My lovely wife and I just returned from a trip to France. We had a blast. There are about a million great places to eat in Paris, and I highly recommend a visit. Save your pennies! That’s what we did. For Reals.

I loved:

1. CHEESE: Enough cheese for 6 heads will set you back only about $20. In comparison, the same selection from Whole Foods would be about $60.

2. BREAD: Even if you only order a sandwich, you will get a huge basket of bread. Eat the bread.

3. FISH and SHELLFISH: Fish markets are everywhere, and the fish is line caught.
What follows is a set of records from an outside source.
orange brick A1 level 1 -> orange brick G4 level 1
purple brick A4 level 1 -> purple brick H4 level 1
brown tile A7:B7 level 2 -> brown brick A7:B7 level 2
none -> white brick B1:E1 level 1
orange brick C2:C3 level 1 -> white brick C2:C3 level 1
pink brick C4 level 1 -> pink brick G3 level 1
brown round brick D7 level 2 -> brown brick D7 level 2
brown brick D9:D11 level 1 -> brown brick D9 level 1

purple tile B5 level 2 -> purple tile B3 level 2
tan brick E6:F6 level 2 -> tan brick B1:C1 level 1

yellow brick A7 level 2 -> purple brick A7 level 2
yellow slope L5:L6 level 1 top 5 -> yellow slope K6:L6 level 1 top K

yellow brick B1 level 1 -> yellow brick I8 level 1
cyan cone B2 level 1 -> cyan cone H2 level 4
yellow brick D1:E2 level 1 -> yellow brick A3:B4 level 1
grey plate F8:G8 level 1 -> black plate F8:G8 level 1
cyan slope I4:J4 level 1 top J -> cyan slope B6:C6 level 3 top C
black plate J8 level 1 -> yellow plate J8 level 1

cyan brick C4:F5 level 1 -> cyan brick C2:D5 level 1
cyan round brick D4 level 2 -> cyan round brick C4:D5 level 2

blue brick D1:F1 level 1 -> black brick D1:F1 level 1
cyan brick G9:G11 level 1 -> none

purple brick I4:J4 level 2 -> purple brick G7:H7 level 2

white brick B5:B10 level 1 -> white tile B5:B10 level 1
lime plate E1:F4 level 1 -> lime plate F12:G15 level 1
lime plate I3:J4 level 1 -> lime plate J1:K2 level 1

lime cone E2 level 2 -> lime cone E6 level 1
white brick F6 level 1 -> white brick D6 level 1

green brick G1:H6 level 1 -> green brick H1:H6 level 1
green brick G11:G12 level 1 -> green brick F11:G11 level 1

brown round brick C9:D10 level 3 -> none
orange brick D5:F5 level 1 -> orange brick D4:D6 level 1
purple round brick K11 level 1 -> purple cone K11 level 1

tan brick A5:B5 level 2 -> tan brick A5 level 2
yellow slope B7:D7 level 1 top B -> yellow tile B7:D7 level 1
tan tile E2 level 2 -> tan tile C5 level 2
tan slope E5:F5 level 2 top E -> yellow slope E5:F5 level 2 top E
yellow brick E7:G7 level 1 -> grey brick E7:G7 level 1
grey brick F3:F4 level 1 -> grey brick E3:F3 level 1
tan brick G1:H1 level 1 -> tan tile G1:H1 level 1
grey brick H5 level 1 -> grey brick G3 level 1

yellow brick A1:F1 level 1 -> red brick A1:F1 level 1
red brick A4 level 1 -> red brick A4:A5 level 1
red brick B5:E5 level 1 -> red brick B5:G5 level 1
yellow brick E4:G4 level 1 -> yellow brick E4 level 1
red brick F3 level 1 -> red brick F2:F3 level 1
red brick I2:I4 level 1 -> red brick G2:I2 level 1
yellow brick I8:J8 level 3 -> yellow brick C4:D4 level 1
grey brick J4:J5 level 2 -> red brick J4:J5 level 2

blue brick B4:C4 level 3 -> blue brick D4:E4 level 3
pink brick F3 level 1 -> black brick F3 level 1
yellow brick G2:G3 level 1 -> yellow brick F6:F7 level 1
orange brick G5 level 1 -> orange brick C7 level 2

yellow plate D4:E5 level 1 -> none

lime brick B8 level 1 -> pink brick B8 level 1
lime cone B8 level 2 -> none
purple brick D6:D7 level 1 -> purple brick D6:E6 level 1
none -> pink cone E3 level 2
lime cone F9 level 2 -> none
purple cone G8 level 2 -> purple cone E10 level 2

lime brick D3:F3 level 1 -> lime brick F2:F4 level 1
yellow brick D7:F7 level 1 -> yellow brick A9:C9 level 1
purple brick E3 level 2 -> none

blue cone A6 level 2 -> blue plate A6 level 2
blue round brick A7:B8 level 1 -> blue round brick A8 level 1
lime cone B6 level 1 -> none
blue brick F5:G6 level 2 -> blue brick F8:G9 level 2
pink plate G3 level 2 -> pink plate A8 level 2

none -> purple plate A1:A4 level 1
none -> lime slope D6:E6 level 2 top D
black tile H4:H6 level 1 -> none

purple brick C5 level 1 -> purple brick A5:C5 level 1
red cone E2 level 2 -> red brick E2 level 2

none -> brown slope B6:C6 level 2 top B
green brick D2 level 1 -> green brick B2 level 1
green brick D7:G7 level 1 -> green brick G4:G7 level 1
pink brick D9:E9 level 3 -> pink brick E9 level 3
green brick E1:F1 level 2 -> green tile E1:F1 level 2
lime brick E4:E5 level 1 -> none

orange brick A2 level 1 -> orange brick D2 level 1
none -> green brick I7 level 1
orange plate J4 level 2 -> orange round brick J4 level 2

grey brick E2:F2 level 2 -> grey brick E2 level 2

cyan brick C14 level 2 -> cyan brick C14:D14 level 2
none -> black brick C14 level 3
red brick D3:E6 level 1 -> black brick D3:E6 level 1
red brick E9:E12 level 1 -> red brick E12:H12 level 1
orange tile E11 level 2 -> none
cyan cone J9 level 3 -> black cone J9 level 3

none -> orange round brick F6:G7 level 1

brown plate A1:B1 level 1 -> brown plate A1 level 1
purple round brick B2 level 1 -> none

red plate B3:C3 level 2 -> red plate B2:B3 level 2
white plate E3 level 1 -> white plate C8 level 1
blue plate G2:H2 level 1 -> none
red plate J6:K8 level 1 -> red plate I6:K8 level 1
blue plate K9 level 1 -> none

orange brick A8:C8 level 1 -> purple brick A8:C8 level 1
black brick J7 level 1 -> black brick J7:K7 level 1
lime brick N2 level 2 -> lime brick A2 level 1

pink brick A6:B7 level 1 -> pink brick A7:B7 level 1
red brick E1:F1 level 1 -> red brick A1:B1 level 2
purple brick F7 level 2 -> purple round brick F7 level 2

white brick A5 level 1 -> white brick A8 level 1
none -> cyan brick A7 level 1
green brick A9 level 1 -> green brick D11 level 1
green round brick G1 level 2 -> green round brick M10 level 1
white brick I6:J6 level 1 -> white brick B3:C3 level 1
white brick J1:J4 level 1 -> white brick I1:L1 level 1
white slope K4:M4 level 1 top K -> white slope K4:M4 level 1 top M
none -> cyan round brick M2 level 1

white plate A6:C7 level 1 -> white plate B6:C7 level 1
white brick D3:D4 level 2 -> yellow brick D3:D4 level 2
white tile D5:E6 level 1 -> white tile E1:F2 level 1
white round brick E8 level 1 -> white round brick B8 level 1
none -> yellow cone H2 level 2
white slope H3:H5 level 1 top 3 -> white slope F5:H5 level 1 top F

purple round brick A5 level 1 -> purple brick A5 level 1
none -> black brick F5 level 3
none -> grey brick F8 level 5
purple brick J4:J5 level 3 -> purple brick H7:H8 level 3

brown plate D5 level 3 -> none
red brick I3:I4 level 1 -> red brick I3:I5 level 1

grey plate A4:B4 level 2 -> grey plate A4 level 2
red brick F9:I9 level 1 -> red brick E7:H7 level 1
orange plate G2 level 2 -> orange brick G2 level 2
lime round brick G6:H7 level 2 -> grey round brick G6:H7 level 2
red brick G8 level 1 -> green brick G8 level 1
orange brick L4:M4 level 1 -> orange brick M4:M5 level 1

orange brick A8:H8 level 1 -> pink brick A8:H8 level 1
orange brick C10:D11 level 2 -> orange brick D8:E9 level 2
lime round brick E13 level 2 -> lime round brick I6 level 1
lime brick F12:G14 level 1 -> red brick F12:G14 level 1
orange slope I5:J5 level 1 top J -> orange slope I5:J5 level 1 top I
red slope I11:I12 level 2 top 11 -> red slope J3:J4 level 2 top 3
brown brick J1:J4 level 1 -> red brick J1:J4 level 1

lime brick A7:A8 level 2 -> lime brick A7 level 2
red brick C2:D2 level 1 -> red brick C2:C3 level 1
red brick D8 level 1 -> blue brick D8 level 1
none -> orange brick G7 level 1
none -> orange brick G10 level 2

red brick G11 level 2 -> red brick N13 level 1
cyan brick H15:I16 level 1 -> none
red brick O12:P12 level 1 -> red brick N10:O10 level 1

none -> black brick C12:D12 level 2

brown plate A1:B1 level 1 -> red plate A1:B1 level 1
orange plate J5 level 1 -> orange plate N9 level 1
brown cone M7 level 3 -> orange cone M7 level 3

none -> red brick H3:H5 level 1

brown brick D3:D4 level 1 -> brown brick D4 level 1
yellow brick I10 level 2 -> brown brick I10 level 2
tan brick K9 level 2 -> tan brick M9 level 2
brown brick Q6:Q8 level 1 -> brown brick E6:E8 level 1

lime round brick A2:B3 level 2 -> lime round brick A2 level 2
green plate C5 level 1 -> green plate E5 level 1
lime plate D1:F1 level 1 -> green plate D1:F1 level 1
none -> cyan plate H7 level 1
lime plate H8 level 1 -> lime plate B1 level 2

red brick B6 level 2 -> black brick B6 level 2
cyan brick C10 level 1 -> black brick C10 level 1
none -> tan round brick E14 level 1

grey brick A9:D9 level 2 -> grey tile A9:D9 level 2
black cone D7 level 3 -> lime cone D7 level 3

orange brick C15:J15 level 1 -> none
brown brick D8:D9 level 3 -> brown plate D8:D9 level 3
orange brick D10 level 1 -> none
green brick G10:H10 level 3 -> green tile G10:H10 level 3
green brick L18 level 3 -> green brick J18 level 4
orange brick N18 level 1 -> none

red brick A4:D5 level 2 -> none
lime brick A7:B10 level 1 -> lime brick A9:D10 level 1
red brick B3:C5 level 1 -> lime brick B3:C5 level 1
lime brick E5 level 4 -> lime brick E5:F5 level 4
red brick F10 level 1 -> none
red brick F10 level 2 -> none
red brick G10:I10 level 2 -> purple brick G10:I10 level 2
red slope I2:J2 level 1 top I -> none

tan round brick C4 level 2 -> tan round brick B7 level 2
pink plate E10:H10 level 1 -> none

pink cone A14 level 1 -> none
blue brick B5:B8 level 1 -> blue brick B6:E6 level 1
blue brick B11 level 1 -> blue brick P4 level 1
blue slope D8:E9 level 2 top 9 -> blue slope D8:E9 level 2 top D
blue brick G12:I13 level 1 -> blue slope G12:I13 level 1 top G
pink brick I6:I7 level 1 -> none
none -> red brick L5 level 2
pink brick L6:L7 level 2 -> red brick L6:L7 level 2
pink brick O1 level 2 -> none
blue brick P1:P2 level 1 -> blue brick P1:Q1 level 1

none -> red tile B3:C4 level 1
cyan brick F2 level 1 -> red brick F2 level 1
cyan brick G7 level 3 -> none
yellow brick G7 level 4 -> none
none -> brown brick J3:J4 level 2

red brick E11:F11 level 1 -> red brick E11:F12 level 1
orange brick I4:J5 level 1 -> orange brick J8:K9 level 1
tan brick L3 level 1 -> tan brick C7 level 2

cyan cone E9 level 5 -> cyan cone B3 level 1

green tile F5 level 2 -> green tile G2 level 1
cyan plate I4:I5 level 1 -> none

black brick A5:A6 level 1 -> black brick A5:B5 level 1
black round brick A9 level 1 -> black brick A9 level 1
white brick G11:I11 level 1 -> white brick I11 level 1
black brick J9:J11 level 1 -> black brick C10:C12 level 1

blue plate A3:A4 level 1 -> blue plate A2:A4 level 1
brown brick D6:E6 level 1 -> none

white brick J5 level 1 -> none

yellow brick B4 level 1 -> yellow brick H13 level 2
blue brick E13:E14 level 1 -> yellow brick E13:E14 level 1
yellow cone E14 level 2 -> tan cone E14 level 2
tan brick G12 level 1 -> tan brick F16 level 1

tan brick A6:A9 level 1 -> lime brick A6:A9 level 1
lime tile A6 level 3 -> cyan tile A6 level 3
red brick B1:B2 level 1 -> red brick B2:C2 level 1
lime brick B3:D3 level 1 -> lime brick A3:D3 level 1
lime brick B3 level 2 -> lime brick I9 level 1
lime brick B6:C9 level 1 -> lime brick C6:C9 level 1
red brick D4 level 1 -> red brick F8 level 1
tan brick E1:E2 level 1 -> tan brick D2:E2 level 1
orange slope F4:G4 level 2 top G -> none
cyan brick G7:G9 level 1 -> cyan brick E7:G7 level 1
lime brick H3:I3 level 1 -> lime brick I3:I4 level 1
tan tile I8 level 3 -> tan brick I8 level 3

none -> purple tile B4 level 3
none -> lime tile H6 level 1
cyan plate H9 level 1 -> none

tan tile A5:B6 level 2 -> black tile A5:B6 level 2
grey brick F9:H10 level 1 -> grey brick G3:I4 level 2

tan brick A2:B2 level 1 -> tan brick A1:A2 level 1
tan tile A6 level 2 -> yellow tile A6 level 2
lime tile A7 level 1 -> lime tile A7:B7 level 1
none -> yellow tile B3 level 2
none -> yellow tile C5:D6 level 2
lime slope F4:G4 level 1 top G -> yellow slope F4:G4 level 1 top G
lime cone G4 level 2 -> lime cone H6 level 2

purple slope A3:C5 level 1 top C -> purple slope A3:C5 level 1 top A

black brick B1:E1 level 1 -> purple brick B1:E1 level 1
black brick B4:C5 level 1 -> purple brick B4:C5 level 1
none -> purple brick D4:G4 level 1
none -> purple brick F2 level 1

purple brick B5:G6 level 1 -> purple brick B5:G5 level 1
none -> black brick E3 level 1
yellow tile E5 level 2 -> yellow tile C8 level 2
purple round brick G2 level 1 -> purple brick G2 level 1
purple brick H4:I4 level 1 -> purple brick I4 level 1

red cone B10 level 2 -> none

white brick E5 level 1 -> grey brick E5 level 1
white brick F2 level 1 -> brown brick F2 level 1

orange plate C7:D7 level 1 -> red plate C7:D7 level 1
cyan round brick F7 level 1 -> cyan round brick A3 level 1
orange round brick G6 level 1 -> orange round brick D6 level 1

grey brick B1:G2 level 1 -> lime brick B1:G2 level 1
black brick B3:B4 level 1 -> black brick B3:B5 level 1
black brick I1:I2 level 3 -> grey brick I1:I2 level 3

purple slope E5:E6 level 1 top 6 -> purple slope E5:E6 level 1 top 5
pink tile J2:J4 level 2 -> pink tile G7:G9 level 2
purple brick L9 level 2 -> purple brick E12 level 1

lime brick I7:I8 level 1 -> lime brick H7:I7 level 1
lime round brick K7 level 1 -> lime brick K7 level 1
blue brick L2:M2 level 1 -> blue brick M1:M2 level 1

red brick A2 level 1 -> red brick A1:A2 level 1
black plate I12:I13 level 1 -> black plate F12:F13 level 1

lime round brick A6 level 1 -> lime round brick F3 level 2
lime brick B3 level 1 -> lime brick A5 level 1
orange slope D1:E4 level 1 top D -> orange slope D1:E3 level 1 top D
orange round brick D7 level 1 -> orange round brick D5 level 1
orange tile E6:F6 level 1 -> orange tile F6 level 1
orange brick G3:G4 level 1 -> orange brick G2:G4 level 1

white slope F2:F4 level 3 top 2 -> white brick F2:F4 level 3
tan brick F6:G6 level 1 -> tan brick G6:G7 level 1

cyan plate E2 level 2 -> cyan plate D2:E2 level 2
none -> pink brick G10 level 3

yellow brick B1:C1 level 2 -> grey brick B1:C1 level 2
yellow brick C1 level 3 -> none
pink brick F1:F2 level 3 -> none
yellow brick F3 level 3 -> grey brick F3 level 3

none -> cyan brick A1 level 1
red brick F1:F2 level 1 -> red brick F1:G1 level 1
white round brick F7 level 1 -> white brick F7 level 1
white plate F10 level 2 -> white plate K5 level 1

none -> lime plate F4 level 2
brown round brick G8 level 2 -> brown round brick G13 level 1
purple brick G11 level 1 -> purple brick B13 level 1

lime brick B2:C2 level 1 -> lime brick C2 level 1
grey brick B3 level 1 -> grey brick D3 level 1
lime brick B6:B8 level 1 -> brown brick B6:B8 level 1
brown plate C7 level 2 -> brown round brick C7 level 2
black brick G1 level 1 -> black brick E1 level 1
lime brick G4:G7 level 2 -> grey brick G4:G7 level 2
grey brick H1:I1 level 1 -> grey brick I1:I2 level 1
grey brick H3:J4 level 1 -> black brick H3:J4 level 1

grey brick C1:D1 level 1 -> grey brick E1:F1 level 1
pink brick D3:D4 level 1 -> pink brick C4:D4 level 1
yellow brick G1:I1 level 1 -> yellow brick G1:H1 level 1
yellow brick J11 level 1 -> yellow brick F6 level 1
No farmed crap anywhere.

4. BOOZE: It’s everywhere. And open container laws are loose.

5. DESSERT: Butter and sugar are a major food group, correct?


I Hated:

1. TINY COFFEE: Thimble sized coffee, no bueno when you are hungover.

2. NO PAPER TOWELS: Restrooms all have “hand blowers” from 1984.

3. NO SODA: Hope you like Coke, or Coke Zero, served lukewarm.

4. NO FAST FOOD: I just want a sandwich, I don’t need a waiter or polished silverware.

5. CIGARETTES: Everyone smokes, all the time. Especially when you are eating. I also love this. I smoked a pack myself, and I am not a smoker. Props!